- _Provided passage_
___
"markbyrn" <firstname.lastname@example.org> wrote in message
> One doesn't need to be a security guru to realize the inherent
> weakness in making non-encrypted backups of your encrypted data.
So it's a good thing the backup program warned you about it and told you to
store your backups in a physically secure location, right?
> the options are to either user use a third party program like
> DriveCrypt (or TrueCrypt when they have a Vista ready release) to
> secure the backup drive or not backup at all. If you choose the
> former option, you don't need Bitlocker and the latter option is
> untenable. Of all the Ultimate Extra's, I was hoping Bitlocker would
> save the day. Oh well.
Actually it isn't that simple at all. To backup with encryption, either the
backup program stores the encryption keys/details with the backup which
would take us back to the backup being insecure unless it's stored in a
physically secure location, or you rely on setting a password to secure the
backups which means you're at the mercy of the user a) setting a good
password to begin with and b) not forgetting it. Past experience suggests
that people will manage to fall down on both those conditions, picking a
weak and easy to crack password, forget it, then whinge like hell about it
prompting someone to write a "password recovery" tool which can then easily
be subverted for malicious purposes.
___
- _Data for review_

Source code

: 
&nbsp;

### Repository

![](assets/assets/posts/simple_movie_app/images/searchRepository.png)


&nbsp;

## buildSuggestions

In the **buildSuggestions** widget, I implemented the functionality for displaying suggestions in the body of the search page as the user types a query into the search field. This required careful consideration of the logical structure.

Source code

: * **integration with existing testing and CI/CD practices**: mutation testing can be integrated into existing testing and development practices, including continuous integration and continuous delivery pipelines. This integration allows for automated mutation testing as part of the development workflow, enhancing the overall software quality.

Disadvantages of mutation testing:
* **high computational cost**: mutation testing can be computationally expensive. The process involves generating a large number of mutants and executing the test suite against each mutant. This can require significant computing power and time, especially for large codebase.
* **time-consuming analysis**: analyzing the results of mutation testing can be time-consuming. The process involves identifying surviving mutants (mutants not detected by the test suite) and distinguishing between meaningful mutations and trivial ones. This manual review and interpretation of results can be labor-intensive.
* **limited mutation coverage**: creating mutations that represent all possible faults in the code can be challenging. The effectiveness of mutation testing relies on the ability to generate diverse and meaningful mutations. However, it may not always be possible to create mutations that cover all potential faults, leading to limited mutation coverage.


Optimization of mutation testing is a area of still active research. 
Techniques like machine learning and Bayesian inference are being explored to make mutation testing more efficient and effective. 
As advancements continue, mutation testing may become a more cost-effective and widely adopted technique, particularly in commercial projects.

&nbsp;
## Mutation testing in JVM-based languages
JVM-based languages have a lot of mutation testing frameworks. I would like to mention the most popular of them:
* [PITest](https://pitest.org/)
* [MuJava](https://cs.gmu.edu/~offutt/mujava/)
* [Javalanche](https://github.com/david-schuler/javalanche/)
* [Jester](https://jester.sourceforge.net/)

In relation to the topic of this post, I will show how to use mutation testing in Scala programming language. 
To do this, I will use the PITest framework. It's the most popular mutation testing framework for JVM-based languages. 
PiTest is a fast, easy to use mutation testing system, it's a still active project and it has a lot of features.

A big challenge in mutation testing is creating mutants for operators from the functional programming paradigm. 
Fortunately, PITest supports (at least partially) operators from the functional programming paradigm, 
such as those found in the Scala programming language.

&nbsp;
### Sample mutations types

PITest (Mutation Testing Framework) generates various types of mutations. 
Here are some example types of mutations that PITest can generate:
___
According to the newsgroup post, where did the backup program tell the user to store the backups?

In a physically secure location.